Markus Megerle, der neue Feuerwehrkommandant von Villingen-Schwenningen, ist nun im Amt. Schon den ganzen Sommer über hat er sich mit seinem neuen Job beschäftigt und viele Vorab-Termine in der Stadt übernommen. Über Digital-Funk und Datenvernetzung war er ebenfalls schon in das Feuerwehrgeschehen vor Ort informativ eingebunden.

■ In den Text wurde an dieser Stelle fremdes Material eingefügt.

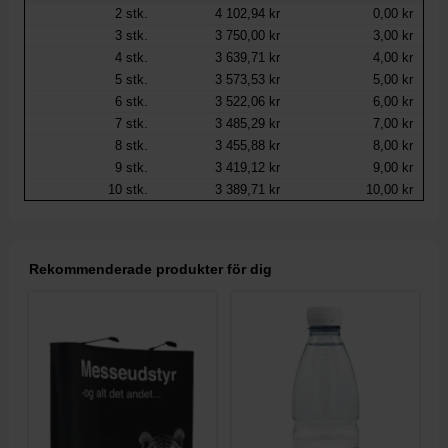
2
stk.
4 102,94 kr
0,00 kr
3
stk.
3 750,00 kr
3,00 kr
4
stk.
3 639,71 kr
4,00 kr
5
stk.
3 573,53 kr
5,00 kr
6
stk.
3 522,06 kr
6,00 kr
7
stk.
3 485,29 kr
7,00 kr
8
stk.
3 455,88 kr
8,00 kr
9
stk.
3 419,12 kr
9,00 kr
10
stk.
3 389,71 kr
10,00 kr
Rekommenderade produkter för dig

Markus Megerle kennt sich in seinem Job aus – die Schreibtischarbeit gehört dazu.
Markus Megerle kennt sich in seinem Job aus – die Schreibtischarbeit gehört dazu. | Bild: Hans-Juergen Goetz

In seinem neuen Büro im Feuerwehrgerätehaus in Schwenningen arbeitet er sich jetzt erst einmal in die lokalen Strukturen und Verwaltungsthemen in Villingen-Schwenningen ein. Neben dem Thema Personal- und Einsatzplanung muss er sich natürlich auch mit der mittel- und langfristigen Finanzplanung auseinandersetzen, um eine stets Einsatzfähige Feuerwehrbereitschaft gewährleisten zu können. Ausserdem wurde mit seiner Amtseinführung auch die kommunale Aufgabe des Zivil- und Brandschutzes von der Baurechtsbehörde zur Feuerwehr in seine Verantwortung übertragen.

„Gelerntes Handwerk“

„Das Feuerlöschen ist gelerntes Handwerk, der Unterschied liegt in den langjährig etablierten Abläufen vor Ort“, so Megerle. „Vor allem ist mir das Kennenlernen aller Beteiligten, in der Wehr, in den Behörden und bei den anderen Wehren im Umland wichtig“.

Alles begann beim THW

Angefangen hat der 42-Jährige mit 17 Jahren als Freiwilliger beim Technischen Hilfswerk in Ellwangen. Freunde hatten ihn damals überredet, sich die Arbeit beim THW mal näher anzusehen. Nicht lange, und es war um ihn geschehen, durch seine damaligen Berührungspunkte zur Feuerwehr hat er sich dann auch dazu entschlossen, das Thema im Jahre 2002 zu seinem Beruf zu machen und Feuerwehrmann zu werden.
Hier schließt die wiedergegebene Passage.